Article 6 of the ICCPR provides these safeguards. First, the imposition of the death penalty is restricted to the most serious crimes. While there may not be complete unanimity on which crimes fall into this category, they generally include offenses such as murder, war crimes and genocide. Second, individuals who have been sentenced to death are granted an automatic right to appeal or seek clemency, regardless of the circumstances. Finally, certain categories of individuals are afforded specific protections against the death penalty. It may not be imposed on individuals below the age of 18, pregnant women or those who lack the ability to stand trial, such as individuals with severe intellectual disabilities. Furthermore, once a state has ratified the Second Optional Protocol aiming to abolish the death penalty, it relinquishes its right to withdraw that ratification.
The institution of derogation should not be viewed as a means to legitimize clearly unlawful methods under the guise of extreme circumstances, such as executing those who contested evictions. Furthermore, declarations of peaceful protestors as ‘terrorists’ and enemies of Saudi Arabia must be viewed as an unacceptable abuse of these derogation powers. Many of those arrested in Saudi Arabia, such as the Huwaitat tribespeople, clearly do not fall within the accepted parameters of terrorism, nor do they qualify as individuals who have committed crimes of an extreme gravity.

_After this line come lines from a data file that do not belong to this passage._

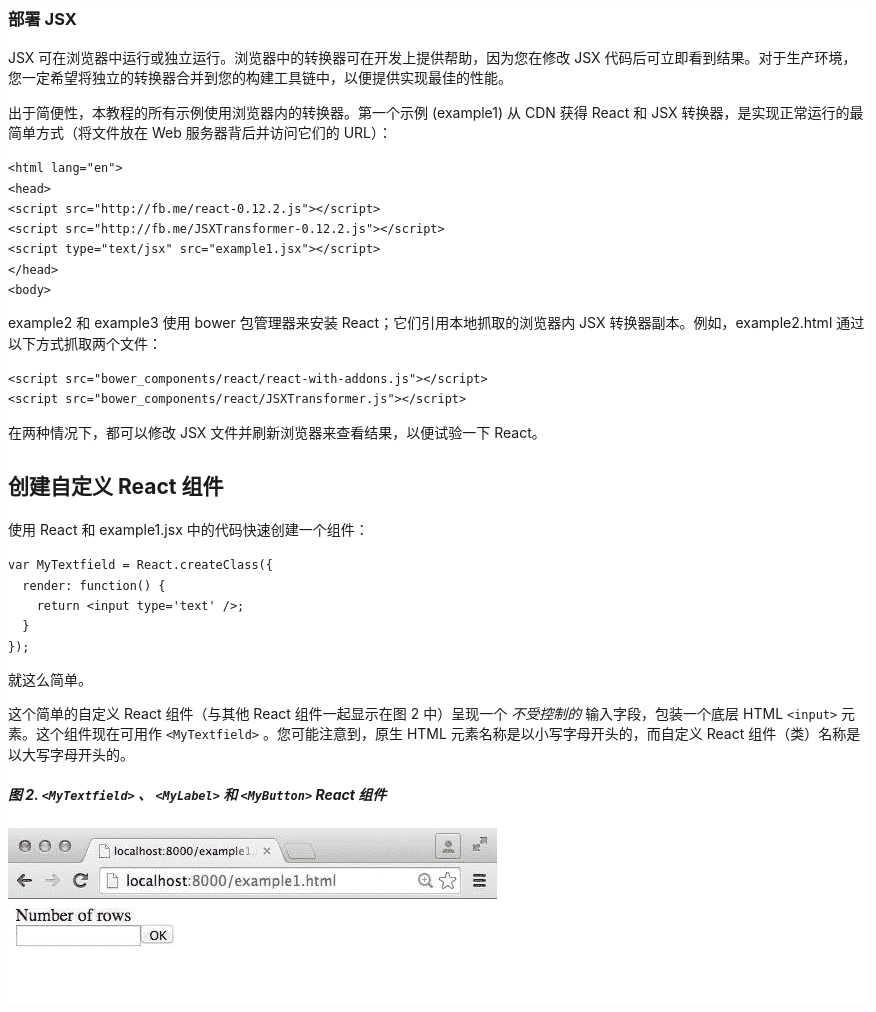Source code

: ### 部署 JSX

JSX 可在浏览器中运行或独立运行。浏览器中的转换器可在开发上提供帮助，因为您在修改 JSX 代码后可立即看到结果。对于生产环境，您一定希望将独立的转换器合并到您的构建工具链中，以便提供实现最佳的性能。

出于简便性，本教程的所有示例使用浏览器内的转换器。第一个示例 (example1) 从 CDN 获得 React 和 JSX 转换器，是实现正常运行的最简单方式（将文件放在 Web 服务器背后并访问它们的 URL）：

```
<html lang="en">
<head>
<script src="http://fb.me/react-0.12.2.js"></script>
<script src="http://fb.me/JSXTransformer-0.12.2.js"></script>
<script type="text/jsx" src="example1.jsx"></script>
</head>
<body> 
```

example2 和 example3 使用 bower 包管理器来安装 React；它们引用本地抓取的浏览器内 JSX 转换器副本。例如，example2.html 通过以下方式抓取两个文件：

```
<script src="bower_components/react/react-with-addons.js"></script>
<script src="bower_components/react/JSXTransformer.js"></script> 
```

在两种情况下，都可以修改 JSX 文件并刷新浏览器来查看结果，以便试验一下 React。

## 创建自定义 React 组件

使用 React 和 example1.jsx 中的代码快速创建一个组件：

```
var MyTextfield = React.createClass({
  render: function() {
    return <input type='text' />;
  }
}); 
```

就这么简单。

这个简单的自定义 React 组件（与其他 React 组件一起显示在图 2 中）呈现一个 *不受控制的* 输入字段，包装一个底层 HTML `<input>` 元素。这个组件现在可用作 `<MyTextfield>` 。您可能注意到，原生 HTML 元素名称是以小写字母开头的，而自定义 React 组件（类）名称是以大写字母开头的。

##### 图 2\. `<MyTextfield>` 、 `<MyLabel>` 和 `<MyButton>` React 组件

![第一个 React 组件的屏幕截图](img/e05956518953ae49c58483f6142e5619.png)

Overall, the case of Project NEOM exemplifies the need for greater scrutiny of the application of anti-terrorism laws, the protection of human rights and the fair administration of justice in Saudi Arabia. The case surrounding the imminent executions in Saudi Arabia raises serious concerns regarding the misuse of the death penalty and the abuse of anti-terrorism laws. The Huwaiti tribespeople, who resisted forced evictions in Neom, were unjustly labeled as terrorists and sentenced to death. The application of Saudi Arabia’s anti-terrorism law remains far too broad and encompasses actions that do not align with international norms.